That “2x” is actually the derivative of x^2, if you notice.

When we differentiate e^something, it becomes e^something multiplied by the derivative of the something. Here, the something is x^2 and its derivative is 2x.

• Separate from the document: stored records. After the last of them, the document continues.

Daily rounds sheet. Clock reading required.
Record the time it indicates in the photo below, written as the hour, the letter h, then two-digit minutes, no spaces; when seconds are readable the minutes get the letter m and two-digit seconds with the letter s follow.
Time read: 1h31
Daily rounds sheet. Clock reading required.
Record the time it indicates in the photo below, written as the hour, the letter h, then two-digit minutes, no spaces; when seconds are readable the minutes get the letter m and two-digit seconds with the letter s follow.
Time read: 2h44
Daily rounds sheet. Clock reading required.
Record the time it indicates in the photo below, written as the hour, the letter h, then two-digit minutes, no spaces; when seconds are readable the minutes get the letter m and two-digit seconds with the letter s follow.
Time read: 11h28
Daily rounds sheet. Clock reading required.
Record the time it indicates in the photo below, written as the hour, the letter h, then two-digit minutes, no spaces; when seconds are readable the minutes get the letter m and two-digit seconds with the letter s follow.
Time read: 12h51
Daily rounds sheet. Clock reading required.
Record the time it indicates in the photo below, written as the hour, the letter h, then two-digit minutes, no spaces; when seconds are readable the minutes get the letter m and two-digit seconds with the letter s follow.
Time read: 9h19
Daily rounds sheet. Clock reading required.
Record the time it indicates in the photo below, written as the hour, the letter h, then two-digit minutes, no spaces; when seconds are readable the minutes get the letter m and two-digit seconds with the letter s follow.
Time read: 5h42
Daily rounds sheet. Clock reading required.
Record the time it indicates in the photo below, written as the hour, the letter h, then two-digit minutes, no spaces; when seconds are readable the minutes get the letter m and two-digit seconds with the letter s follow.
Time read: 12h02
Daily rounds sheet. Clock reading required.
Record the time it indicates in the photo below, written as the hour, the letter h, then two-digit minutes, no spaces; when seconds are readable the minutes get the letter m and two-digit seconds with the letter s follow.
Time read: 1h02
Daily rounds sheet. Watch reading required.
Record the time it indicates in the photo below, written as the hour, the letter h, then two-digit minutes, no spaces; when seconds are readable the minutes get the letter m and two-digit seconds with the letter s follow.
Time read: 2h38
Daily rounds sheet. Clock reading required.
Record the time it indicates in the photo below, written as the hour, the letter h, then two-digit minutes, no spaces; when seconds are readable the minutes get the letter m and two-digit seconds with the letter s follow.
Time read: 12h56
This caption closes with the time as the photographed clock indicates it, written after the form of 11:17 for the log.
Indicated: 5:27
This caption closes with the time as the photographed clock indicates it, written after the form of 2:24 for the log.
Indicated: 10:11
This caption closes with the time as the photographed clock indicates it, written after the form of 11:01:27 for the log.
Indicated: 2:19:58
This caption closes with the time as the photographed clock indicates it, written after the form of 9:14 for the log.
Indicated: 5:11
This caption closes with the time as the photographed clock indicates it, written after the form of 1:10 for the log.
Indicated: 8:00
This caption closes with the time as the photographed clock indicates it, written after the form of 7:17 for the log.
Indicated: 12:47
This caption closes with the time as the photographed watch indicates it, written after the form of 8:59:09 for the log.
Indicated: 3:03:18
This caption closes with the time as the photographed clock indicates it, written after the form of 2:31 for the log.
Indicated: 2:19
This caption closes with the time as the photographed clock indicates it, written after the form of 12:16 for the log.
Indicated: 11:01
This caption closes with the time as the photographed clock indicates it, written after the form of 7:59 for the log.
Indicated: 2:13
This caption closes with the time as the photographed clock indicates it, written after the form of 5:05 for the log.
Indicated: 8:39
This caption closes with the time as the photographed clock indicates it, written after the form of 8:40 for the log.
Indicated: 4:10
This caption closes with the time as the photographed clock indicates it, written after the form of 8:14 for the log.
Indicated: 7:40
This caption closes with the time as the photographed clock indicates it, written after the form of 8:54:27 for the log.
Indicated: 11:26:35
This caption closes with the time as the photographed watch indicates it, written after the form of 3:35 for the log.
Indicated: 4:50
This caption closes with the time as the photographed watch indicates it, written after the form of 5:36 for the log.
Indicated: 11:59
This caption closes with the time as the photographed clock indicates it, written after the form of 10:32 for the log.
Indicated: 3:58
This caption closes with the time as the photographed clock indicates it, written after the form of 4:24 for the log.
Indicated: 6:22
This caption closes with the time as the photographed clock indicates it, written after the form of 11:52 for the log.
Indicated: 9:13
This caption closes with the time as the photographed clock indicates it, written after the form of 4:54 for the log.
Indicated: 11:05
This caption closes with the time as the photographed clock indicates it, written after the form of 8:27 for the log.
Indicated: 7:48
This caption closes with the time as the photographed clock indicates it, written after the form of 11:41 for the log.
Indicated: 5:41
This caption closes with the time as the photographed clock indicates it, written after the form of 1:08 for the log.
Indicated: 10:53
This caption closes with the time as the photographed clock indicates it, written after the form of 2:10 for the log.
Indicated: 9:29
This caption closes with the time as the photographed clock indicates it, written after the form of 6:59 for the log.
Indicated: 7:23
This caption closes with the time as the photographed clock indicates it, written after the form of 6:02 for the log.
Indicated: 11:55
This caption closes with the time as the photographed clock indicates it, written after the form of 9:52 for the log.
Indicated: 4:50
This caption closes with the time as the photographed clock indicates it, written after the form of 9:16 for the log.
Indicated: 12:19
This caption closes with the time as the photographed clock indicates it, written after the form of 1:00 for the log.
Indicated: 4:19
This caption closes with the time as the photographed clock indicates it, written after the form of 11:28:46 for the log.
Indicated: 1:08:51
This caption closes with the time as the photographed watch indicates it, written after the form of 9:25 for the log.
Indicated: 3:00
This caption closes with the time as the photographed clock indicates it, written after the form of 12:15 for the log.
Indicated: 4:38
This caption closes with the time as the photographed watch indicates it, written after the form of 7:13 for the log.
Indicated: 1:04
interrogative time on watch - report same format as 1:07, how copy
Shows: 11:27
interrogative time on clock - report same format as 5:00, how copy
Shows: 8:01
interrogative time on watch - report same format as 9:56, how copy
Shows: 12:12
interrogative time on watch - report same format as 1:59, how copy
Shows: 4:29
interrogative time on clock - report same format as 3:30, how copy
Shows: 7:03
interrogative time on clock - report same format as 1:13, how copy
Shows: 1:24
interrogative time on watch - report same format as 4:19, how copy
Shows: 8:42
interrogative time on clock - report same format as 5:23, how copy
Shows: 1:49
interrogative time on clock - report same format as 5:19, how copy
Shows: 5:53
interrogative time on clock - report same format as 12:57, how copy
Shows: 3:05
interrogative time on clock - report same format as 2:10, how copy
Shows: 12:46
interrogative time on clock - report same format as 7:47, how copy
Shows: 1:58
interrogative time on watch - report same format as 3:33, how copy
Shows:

So, integrating 2xe^(x^2) with respect to x should get us

e^(x^2)

plus an arbitrary constant.

So is it true if ∫ f’(x)e^f(x) dx = e^f(x) + c

In general, yes; this is because differentiating e^f(x) gives us f’(x) e^f(x), so the reverse also holds.

Thanks!

Alternative : integration by substitution


Let u = x²
du/dx = 2x

du = 2x dx


∫ 2xe^(x²) dx

= ∫ e^(x²) 2x dx

= ∫ e^u du

= e^u + c

= e^(x²) + c


Of course, it is much easier to directly integrate since :

∫ f'(x) e^(f(x)) dx = e^((f(x))

Always looks out for directly integrable expressions, or if they can be made directly integrable

eg. ∫ cos 2x sin 2x dx

= ¼ ∫ 4 sin 2x cos 2x dx

= ¼ ∫ (2 sin 2x (2 cos 2x) ) dx

= ¼ sin² 2x + c ,


Since d/dx sin² 2x

= d/dx (sin 2x)²
= 2(sin 2x)(2cos 2x)
= 4 sin 2x cos 2x



Otherwise,


∫ cos 2x sin 2x dx

= ½ ∫ 2 sin 2x cos 2x dx

= ½ ∫ sin 4x dx

(Recall sin 2A = 2 sin A cos A. In this case your A = 2x and 2A = 4x)


= ½ (¼ (-cos 4x) + c
= -⅛ cos 4x + c

Both are valid.

Thank you!